Firstly, I am very sorry to hear that TooSteep's child was hurt so very badly. I wish him a most speedy full recovery and return. Good luck.
Now on with it...
|Originally posted by Lew Black:
Binding manufacturers have been working on upward release at the toe for decades. The problem is retention and possibly elasticity. Hard skiing will put upward force on the toe that the knee can handle in some positions, but not in others.
But won't bindings which release due to a purely vertical force cause your skis to fly off when landing a jump on the tails of your skis....on the race course?... in the bumps?....in bumps in the trees?.....
I can't imagine a decent time that a purely vertical force should cause release.
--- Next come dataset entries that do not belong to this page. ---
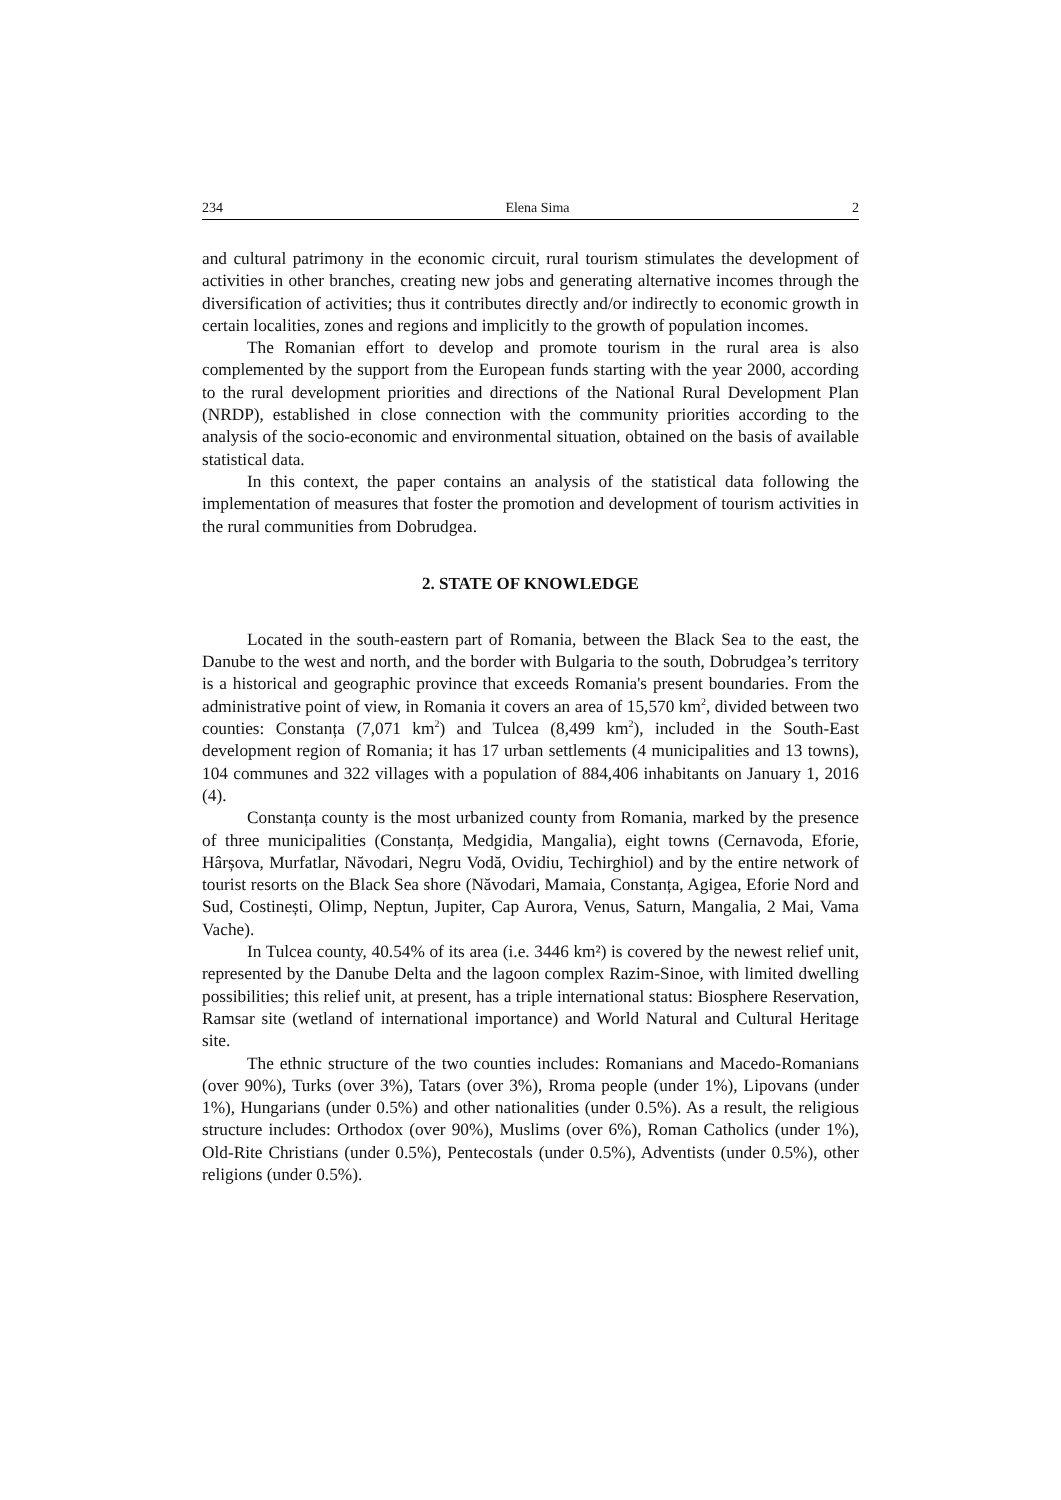234 Elena Sima 2
and cultural patrimony in the economic circuit, rural tourism stimulates the development of activities in other branches, creating new jobs and generating alternative incomes through the diversification of activities; thus it contributes directly and/or indirectly to economic growth in certain localities, zones and regions and implicitly to the growth of population incomes.
The Romanian effort to develop and promote tourism in the rural area is also complemented by the support from the European funds starting with the year 2000, according to the rural development priorities and directions of the National Rural Development Plan (NRDP), established in close connection with the community priorities according to the analysis of the socio-economic and environmental situation, obtained on the basis of available statistical data.
In this context, the paper contains an analysis of the statistical data following the implementation of measures that foster the promotion and development of tourism activities in the rural communities from Dobrudgea.
2. STATE OF KNOWLEDGE
Located in the south-eastern part of Romania, between the Black Sea to the east, the Danube to the west and north, and the border with Bulgaria to the south, Dobrudgea’s territory is a historical and geographic province that exceeds Romania's present boundaries. From the administrative point of view, in Romania it covers an area of 15,570 km<sup>2</sup>, divided between two counties: Constanța (7,071 km<sup>2</sup>) and Tulcea (8,499 km<sup>2</sup>), included in the South-East development region of Romania; it has 17 urban settlements (4 municipalities and 13 towns), 104 communes and 322 villages with a population of 884,406 inhabitants on January 1, 2016 (4).
Constanța county is the most urbanized county from Romania, marked by the presence of three municipalities (Constanța, Medgidia, Mangalia), eight towns (Cernavoda, Eforie, Hârșova, Murfatlar, Năvodari, Negru Vodă, Ovidiu, Techirghiol) and by the entire network of tourist resorts on the Black Sea shore (Năvodari, Mamaia, Constanța, Agigea, Eforie Nord and Sud, Costinești, Olimp, Neptun, Jupiter, Cap Aurora, Venus, Saturn, Mangalia, 2 Mai, Vama Vache).
In Tulcea county, 40.54% of its area (i.e. 3446 km²) is covered by the newest relief unit, represented by the Danube Delta and the lagoon complex Razim-Sinoe, with limited dwelling possibilities; this relief unit, at present, has a triple international status: Biosphere Reservation, Ramsar site (wetland of international importance) and World Natural and Cultural Heritage site.
The ethnic structure of the two counties includes: Romanians and Macedo-Romanians (over 90%), Turks (over 3%), Tatars (over 3%), Rroma people (under 1%), Lipovans (under 1%), Hungarians (under 0.5%) and other nationalities (under 0.5%). As a result, the religious structure includes: Orthodox (over 90%), Muslims (over 6%), Roman Catholics (under 1%), Old-Rite Christians (under 0.5%), Pentecostals (under 0.5%), Adventists (under 0.5%), other religions (under 0.5%).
I also don't understand how a spiral fracture should arise from a force that would pull the shovel of the ski down/tail up. Such a force would be push down on the toe, so the boot cuff would be forced into the calf, giving a bad bruise at most.
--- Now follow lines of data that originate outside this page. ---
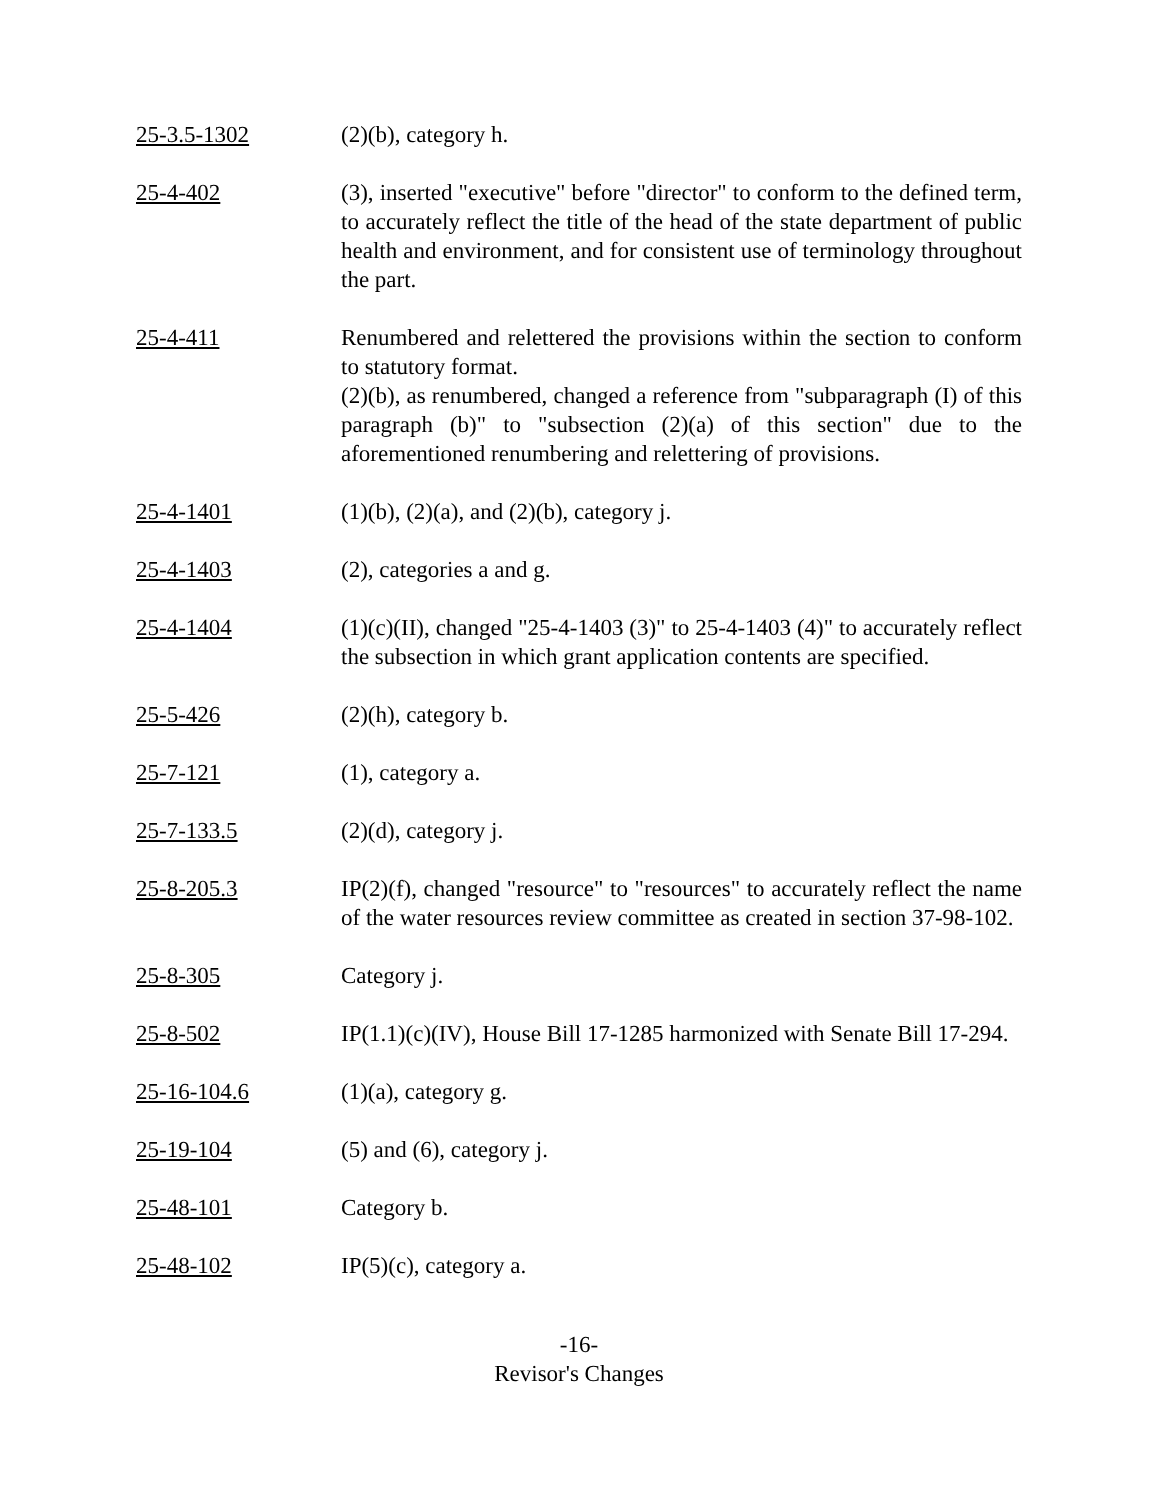25-3.5-1302 (2)(b), category h.
25-4-402 (3), inserted "executive" before "director" to conform to the defined term, to accurately reflect the title of the head of the state department of public health and environment, and for consistent use of terminology throughout the part.
25-4-411 Renumbered and relettered the provisions within the section to conform to statutory format.
(2)(b), as renumbered, changed a reference from "subparagraph (I) of this paragraph (b)" to "subsection (2)(a) of this section" due to the aforementioned renumbering and relettering of provisions.
25-4-1401 (1)(b), (2)(a), and (2)(b), category j.
25-4-1403 (2), categories a and g.
25-4-1404 (1)(c)(II), changed "25-4-1403 (3)" to 25-4-1403 (4)" to accurately reflect the subsection in which grant application contents are specified.
25-5-426 (2)(h), category b.
25-7-121 (1), category a.
25-7-133.5 (2)(d), category j.
25-8-205.3 IP(2)(f), changed "resource" to "resources" to accurately reflect the name of the water resources review committee as created in section 37-98-102.
25-8-305 Category j.
25-8-502 IP(1.1)(c)(IV), House Bill 17-1285 harmonized with Senate Bill 17-294.
25-16-104.6 (1)(a), category g.
25-19-104 (5) and (6), category j.
25-48-101 Category b.
25-48-102 IP(5)(c), category a.
-16-
Revisor's Changes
I don't think a vertical force is the culprit. Here's a demo of making a spiral fracture:http://www.fas.harvard.edu/~scdiroff...lFracture.html
As stated earlier, the lateral movement of the bindings seemed to work. So why did it fail?
Assuming it's set properly and is functional, a compressive force could do the trick. Perhaps the break actually occurred when he hit into the pile of slush, prior to actually falling? The binding might not have released because the boot did not slip on the anti-friction plate -- it stuck, with the help of the compressive force and the lateral force was not sufficient to move the toe piece.
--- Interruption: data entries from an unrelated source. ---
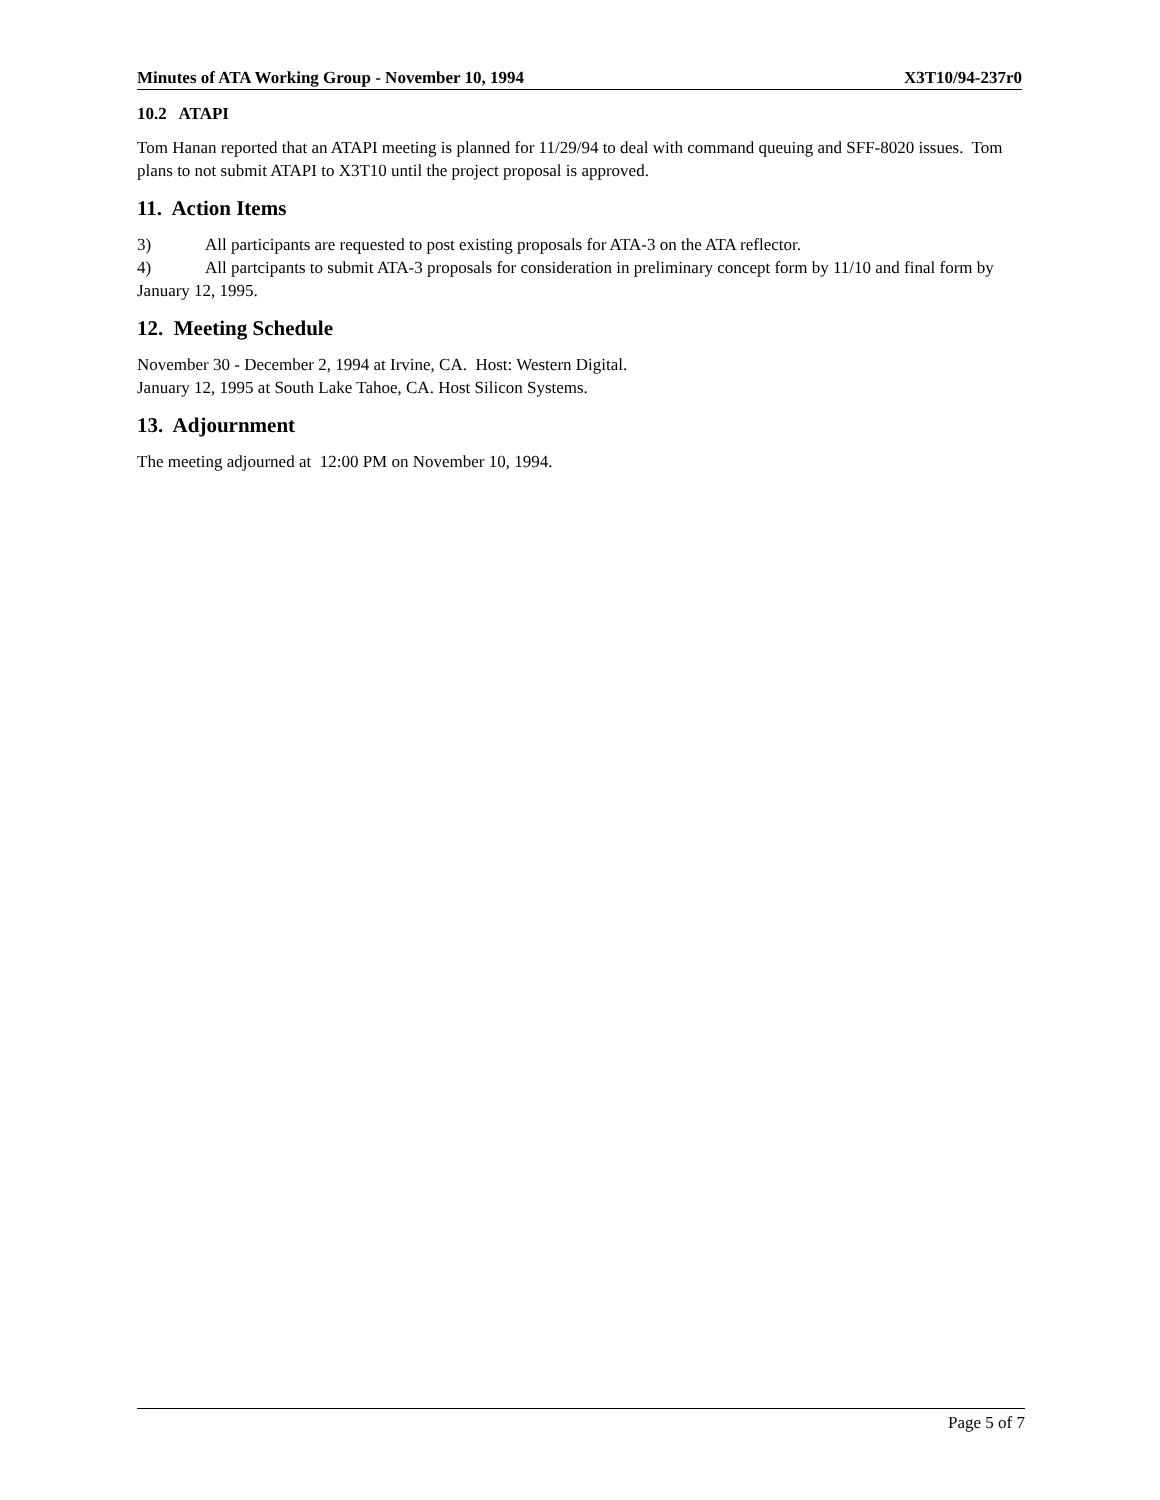Minutes of ATA Working Group - November 10, 1994 X3T10/94-237r0
10.2 ATAPI
Tom Hanan reported that an ATAPI meeting is planned for 11/29/94 to deal with command queuing and SFF-8020 issues. Tom plans to not submit ATAPI to X3T10 until the project proposal is approved.
11. Action Items
3) All participants are requested to post existing proposals for ATA-3 on the ATA reflector.
4) All partcipants to submit ATA-3 proposals for consideration in preliminary concept form by 11/10 and final form by January 12, 1995.
12. Meeting Schedule
November 30 - December 2, 1994 at Irvine, CA. Host: Western Digital.
January 12, 1995 at South Lake Tahoe, CA. Host Silicon Systems.
13. Adjournment
The meeting adjourned at 12:00 PM on November 10, 1994.
Page 5 of 7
Unfortunately, all a lawyer has to say was that the boot or binding surface was dirty or damaged and the lawsuit is over...Manufacturer is innocent due to reasonable doubt.
Which is another reason why one should never carry skis in a roof-rack with bindings exposed....or even walk with boots across the parking lot, potentially damaging the soles or colecting grit which could make them grip and not slip...
Sorry, but I can't see how the binding mfg is at fault through failure to provide upwards release.